Pourvus de réflexes défensifs, animaux et humains se pensent donc vulnérables, mais leur perception du péril diffère : il y a des dangers qui appellent à la fuite ou au combat, il y a un danger qu’on ne peut ni fuir ni combattre. L’humain détient le triste privilège d’identifier cet ennemi-là, le trépas, celui contre lequel on n’arrivera à rien, celui qui, impitoyablement autant qu’inéluctablement, l’emportera. La défaite est d’emblée annoncée. En un mot, tandis que les animaux ne se rendent pas compte qu’ils perdront la partie, les humains, eux, en ont conscience. L’animal : la bête qui se croit victorieuse. L’homme : la bête qui se sait vaincue.

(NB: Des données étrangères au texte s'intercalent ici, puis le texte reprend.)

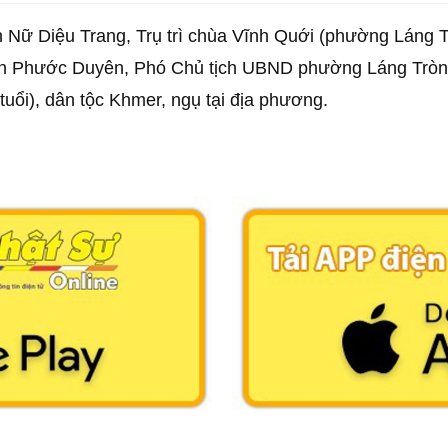
 Nữ Diệu Trang, Trụ trì chùa Vĩnh Quới (phường Láng Tr
yễn Phước Duyên, Phó Chủ tịch UBND phường Láng Tròn t
tuổi), dân tộc Khmer, ngụ tại địa phương.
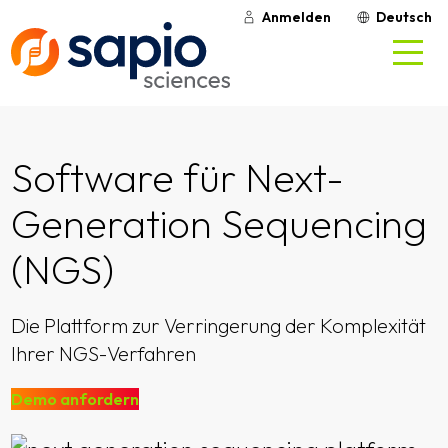
Anmelden
Deutsch
Software für Next-
Generation Sequencing
(NGS)
Die Plattform zur Verringerung der Komplexität
Ihrer NGS-Verfahren
Demo anfordern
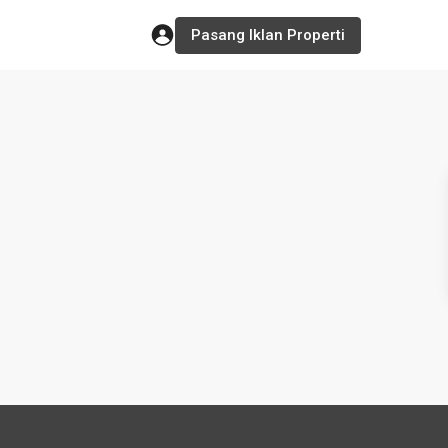
Pasang Iklan Properti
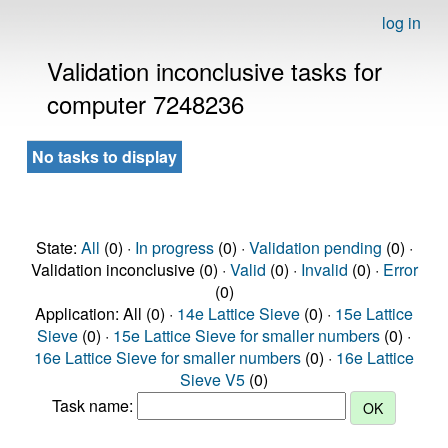
log in
Validation inconclusive tasks for
computer 7248236
No tasks to display
State:
All
(0) ·
In progress
(0) ·
Validation pending
(0) ·
Validation inconclusive (0) ·
Valid
(0) ·
Invalid
(0) ·
Error
(0)
Application: All (0) ·
14e Lattice Sieve
(0) ·
15e Lattice
Sieve
(0) ·
15e Lattice Sieve for smaller numbers
(0) ·
16e Lattice Sieve for smaller numbers
(0) ·
16e Lattice
Sieve V5
(0)
Task name:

Les gris-gris viennent compenser cette lucidité. Ils prennent de multiples formes et ne se contentent pas d’être accrochés au cou, ils se métamorphosent en rites, en chants, en tabous, en dessins, en cérémonies, en fêtes, en histoires partagées. Les religions n’offrent-elles pas l’intériorisation, la spiritualisation du gri-gri ? On fournit des gris-gris pour chaque âge, pour chaque rang, chaque civilisation, même pour les esprits forts qui prétendent s’en passer : ceux-là étudient la philosophie, les sciences, coincent leur œil derrière la lentille d’un microscope ou d’un télescope, pratiques qui représentent de nouveaux gris-gris, car il s’agit toujours de se défendre du néant.
Aujourd’hui, la conscience de la mort n’a ni disparu ni changé, ce sont les gris-gris qui ont acquis l’invisibilité. Si je ne les remarque plus sur la poitrine des contemporains, je les repère dans leur discours sitôt qu’ils ouvrent la bouche. Pas d’humain sans gri-gri.